The situation prevailing in an economy based on the private
ownership of capital is thus characterized by two main principles: first, means
of production (capital) are privately owned and the owners dispose of them as
they see fit; second, the labor contract is free. Of course, there is no such
thing as a pure capitalist society in this sense. In particular, it should be
noted that the workers, through long and bitter political struggles, have
succeeded in securing a somewhat improved form of the “free labor contract” for
certain categories of workers. But taken as a whole, the present day economy
does not differ much from “pure” capitalism.
Production is carried on for profit, not for use. There is no
provision that all those able and willing to work will always be in a position
to find employment; an “army of unemployed” almost always exists. The worker is
constantly in fear of losing his job. Since unemployed and poorly paid workers
do not provide a profitable market, the production of consumers’ goods is
restricted, and great hardship is the consequence. Technological progress frequently
results in more unemployment rather than in an easing of the burden of work for
all. The profit motive, in conjunction with competition among capitalists, is
responsible for an instability in the accumulation and utilization of capital
which leads to increasingly severe depressions. Unlimited competition leads to
a huge waste of labor, and to that crippling of the social consciousness of
individuals which I mentioned before.
This crippling of individuals I consider the worst evil of
capitalism. Our whole educational system suffers from this evil. An exaggerated
competitive attitude is inculcated into the student, who is trained to worship
acquisitive success as a preparation for his future career.

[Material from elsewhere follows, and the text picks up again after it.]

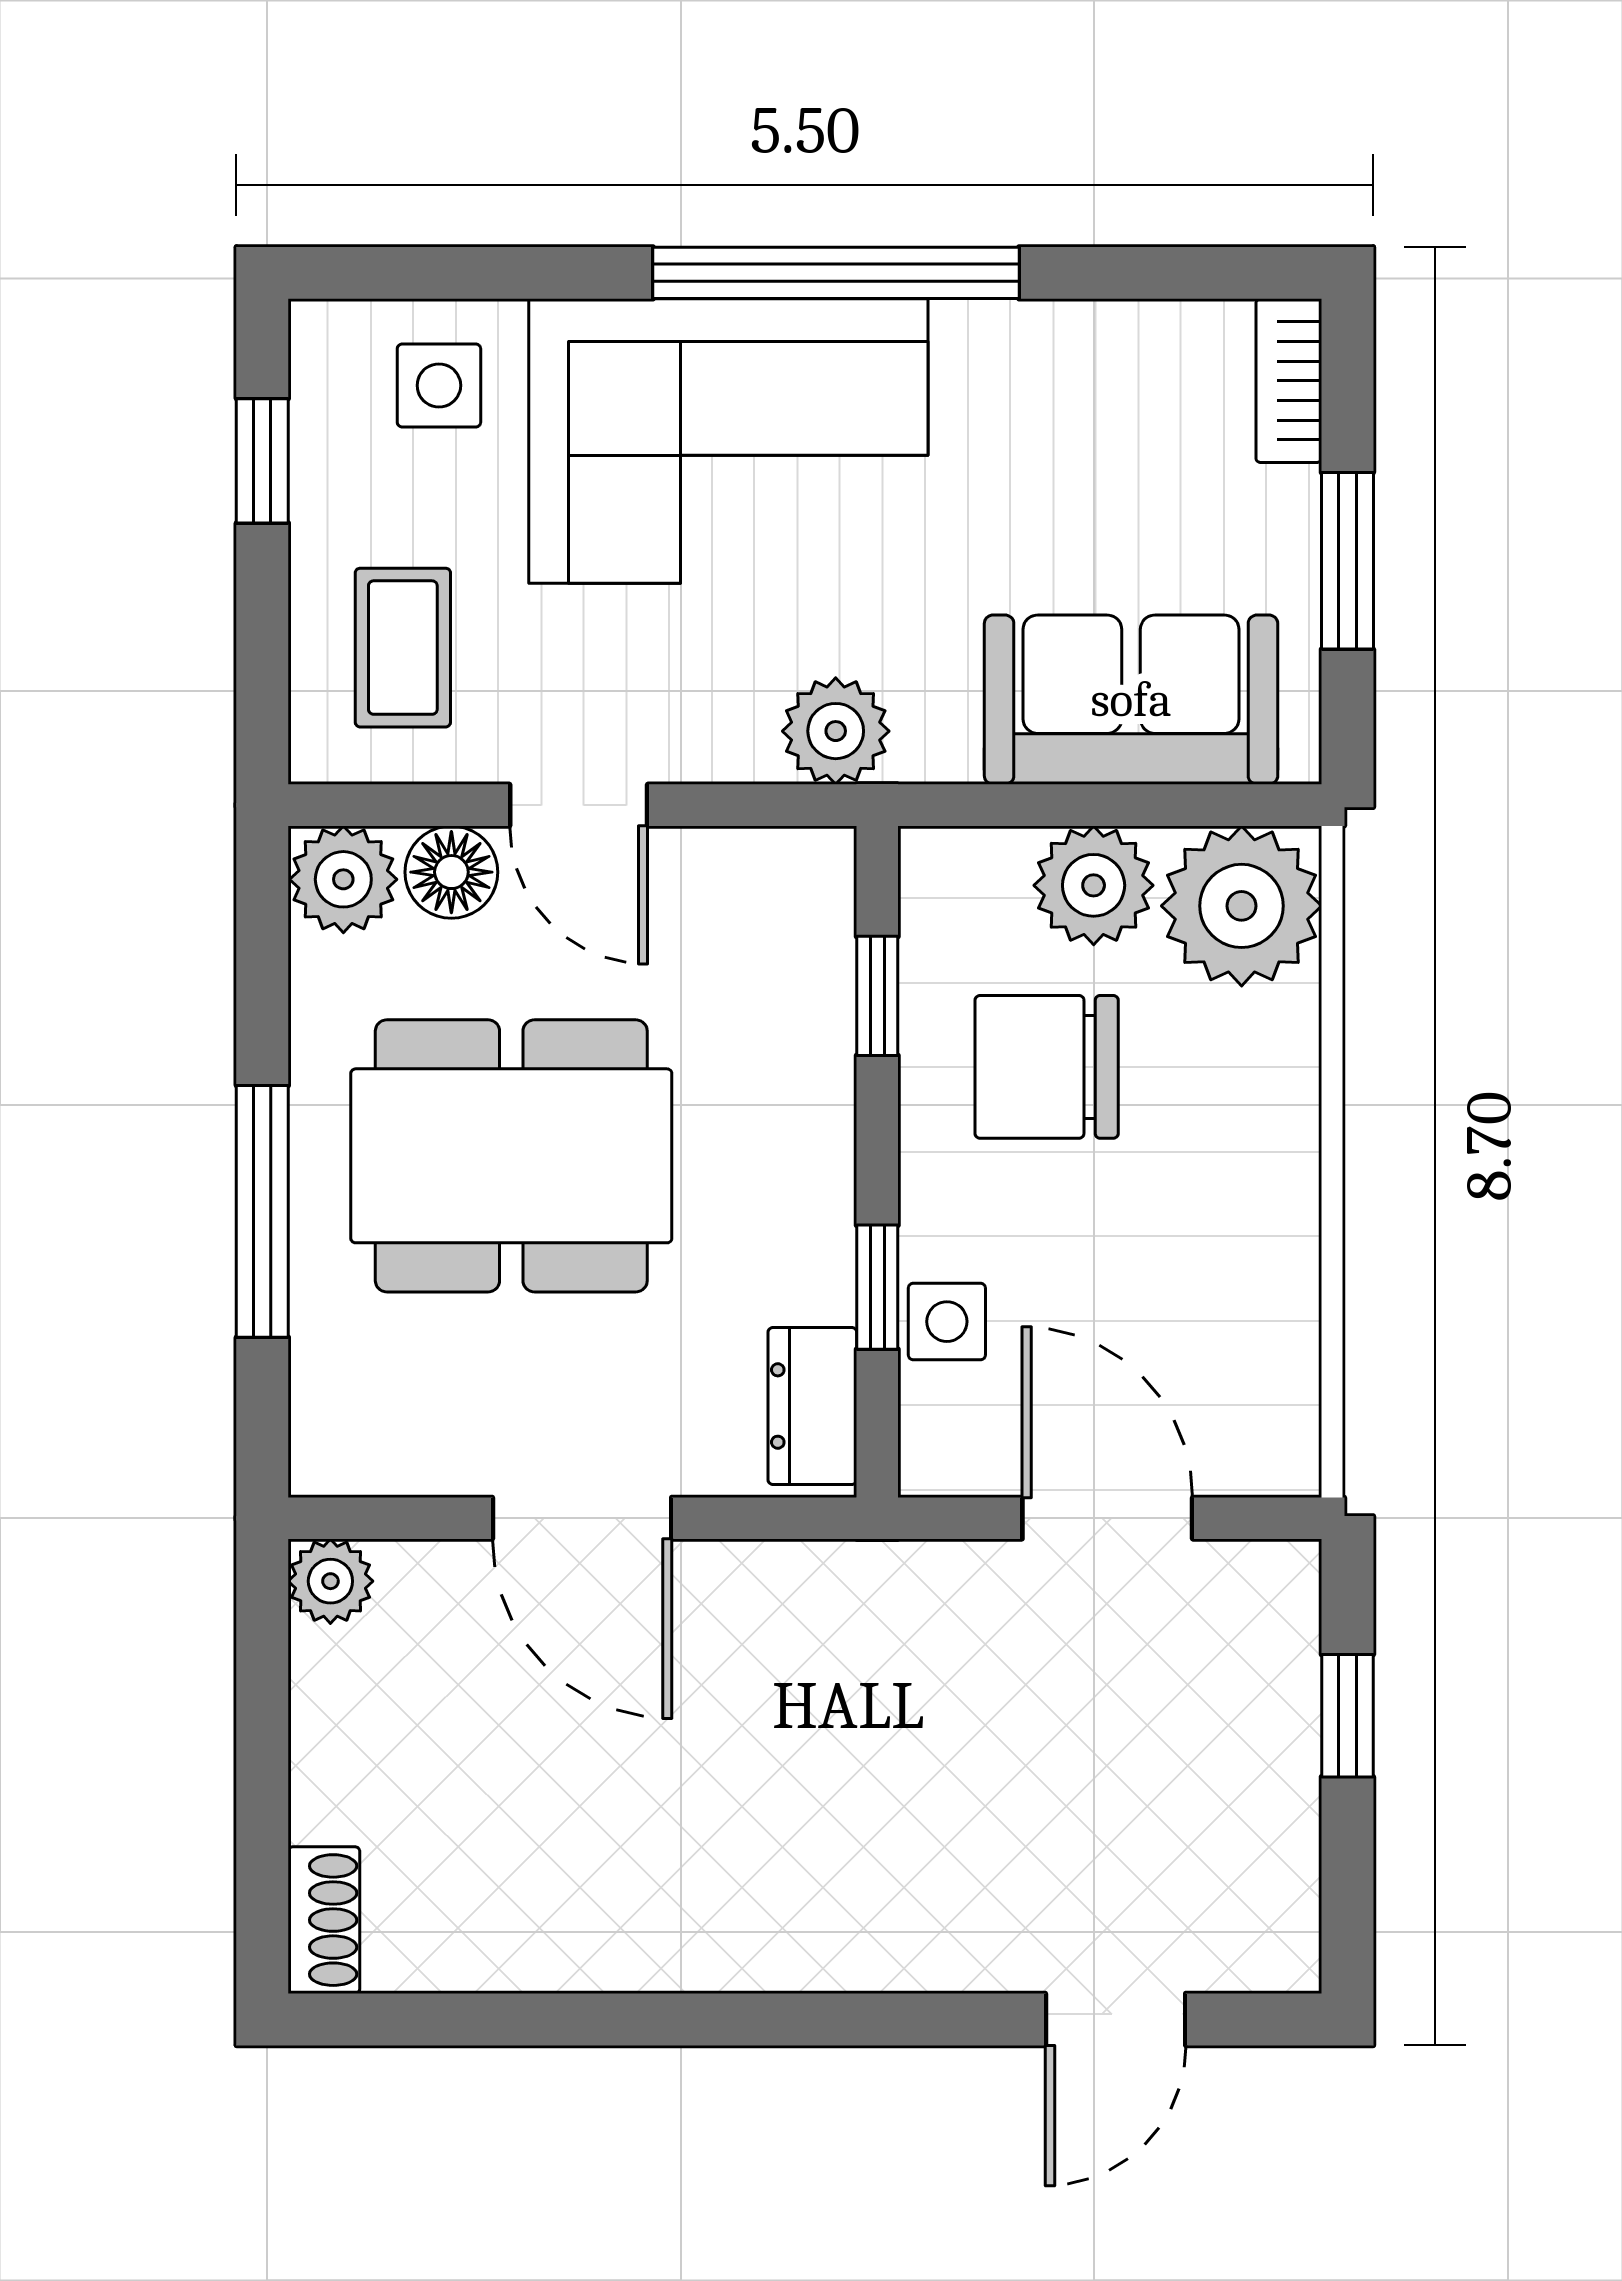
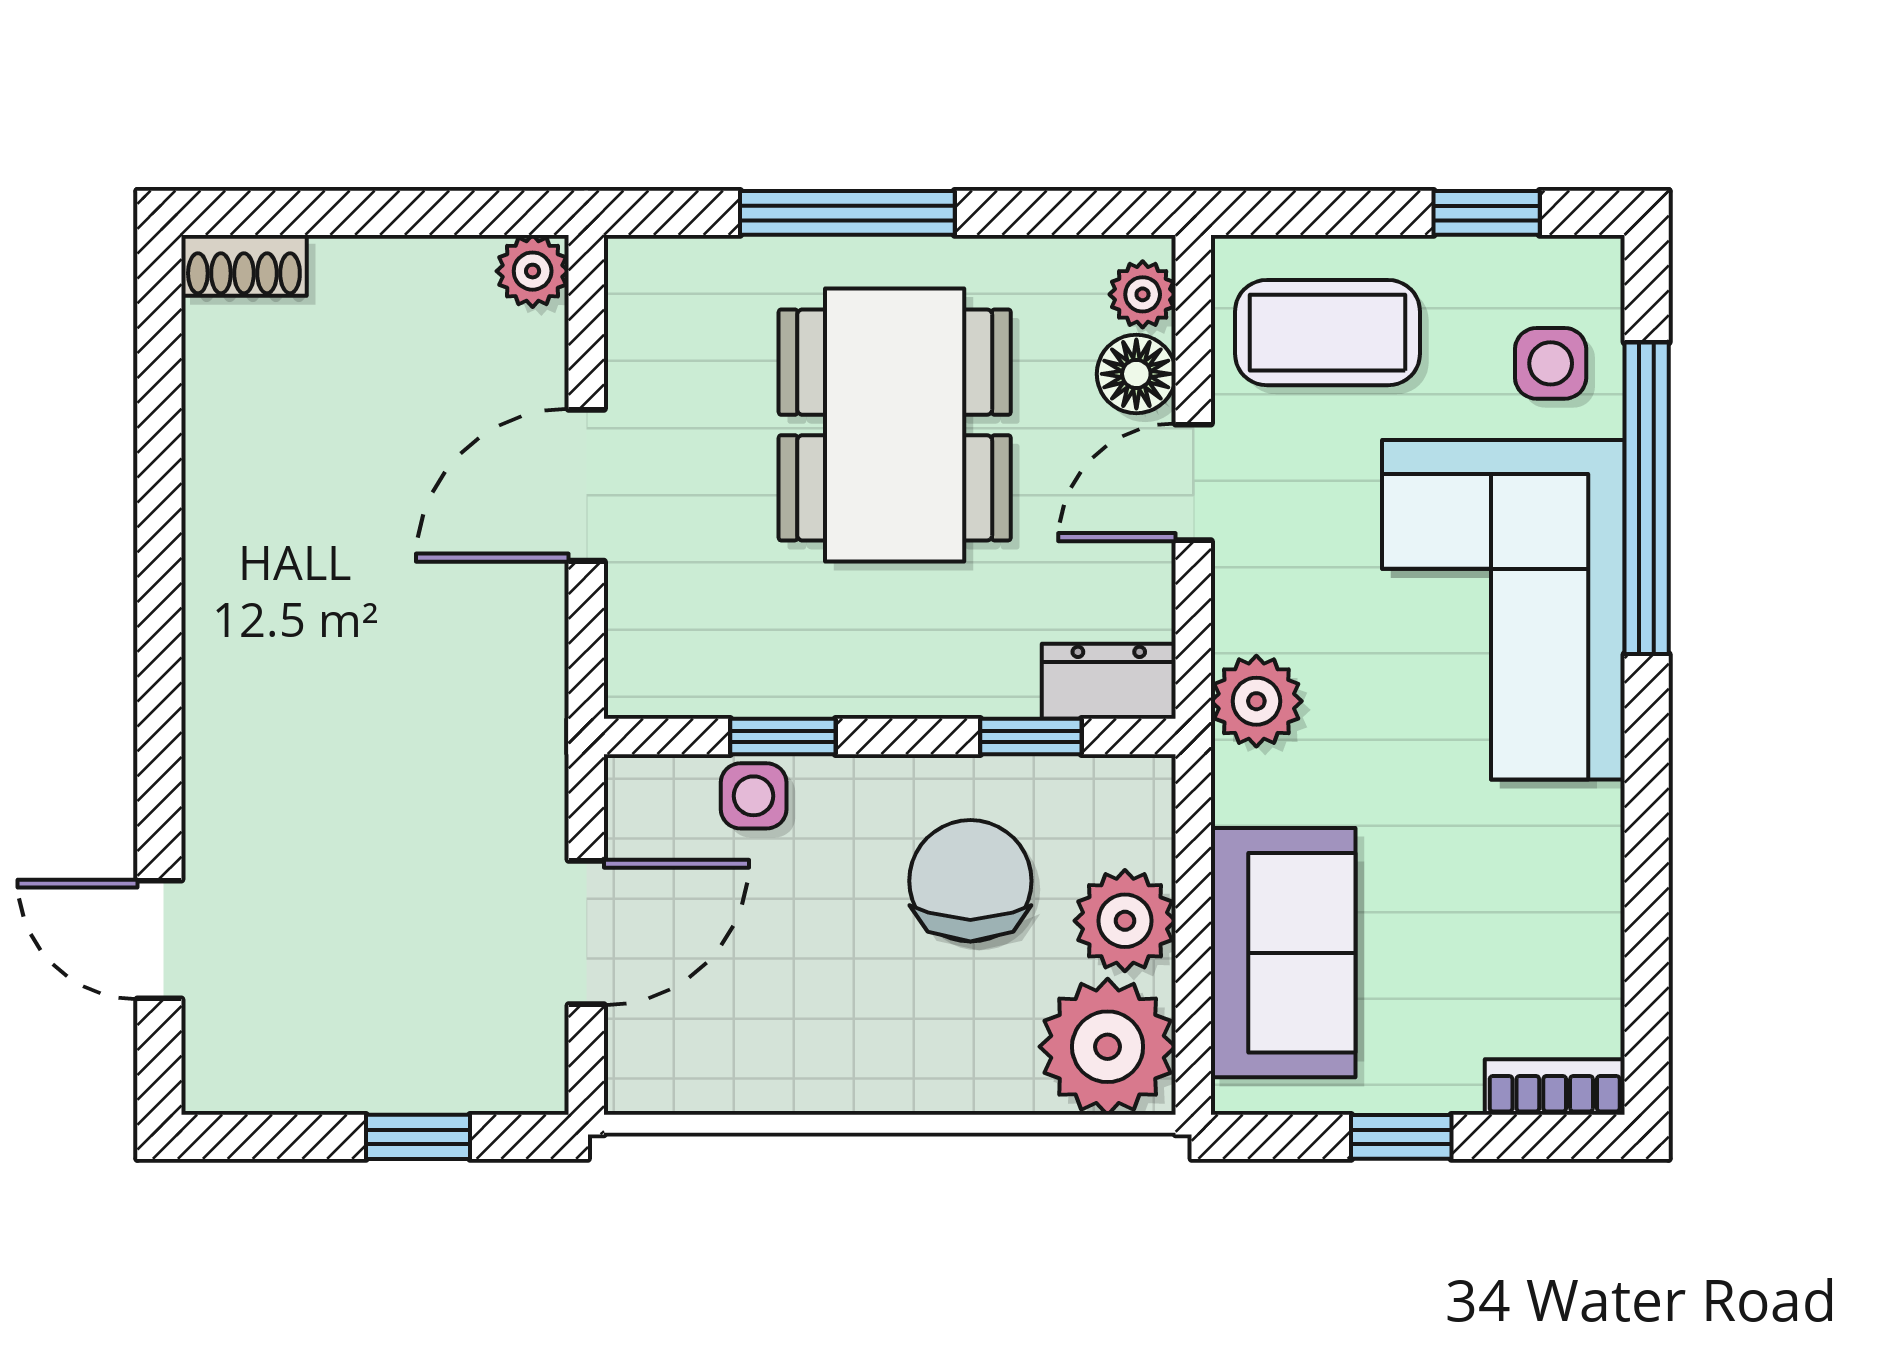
window: (836, 273) -> (1647, 498), moved
window: (1347, 561) -> (1401, 1137), width x0.67
coffee table: (403, 648) -> (1327, 333), width x1.36, depth x1.30
plant: (343, 879) -> (1143, 294), width x0.73, depth x0.73
dresser: (812, 1406) -> (1109, 681), moved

I am convinced there is only one way to eliminate these grave
evils, namely through the establishment of a socialist economy, accompanied by
an educational system which would be oriented toward social goals. In such an
economy, the means of production are owned by society itself and are utilized
in a planned fashion. A planned economy, which adjusts production to the needs
of the community, would distribute the work to be done among all those able to
work and would guarantee a livelihood to every man, woman, and child. The
education of the individual, in addition to promoting his own innate abilities,
would attempt to develop in him a sense of responsibility for his fellow men in
place of the glorification of power and success in our present society.
Nevertheless, it is necessary to remember that a planned economy
is not yet socialism. A planned economy as such may be accompanied by the
complete enslavement of the individual. The achievement of socialism requires
the solution of some extremely difficult socio-political problems: how is it
possible, in view of the far-reaching centralization of political and economic
power, to prevent bureaucracy from becoming all-powerful and overweening? How
can the rights of the individual be protected and therewith a democratic
counterweight to the power of bureaucracy be assured?
Clarity about the aims and problems of socialism is of greatest
significance in our age of transition. Since, under present circumstances, free
and unhindered discussion of these problems has come under a powerful taboo, I
consider the foundation of this magazine to be an important public service.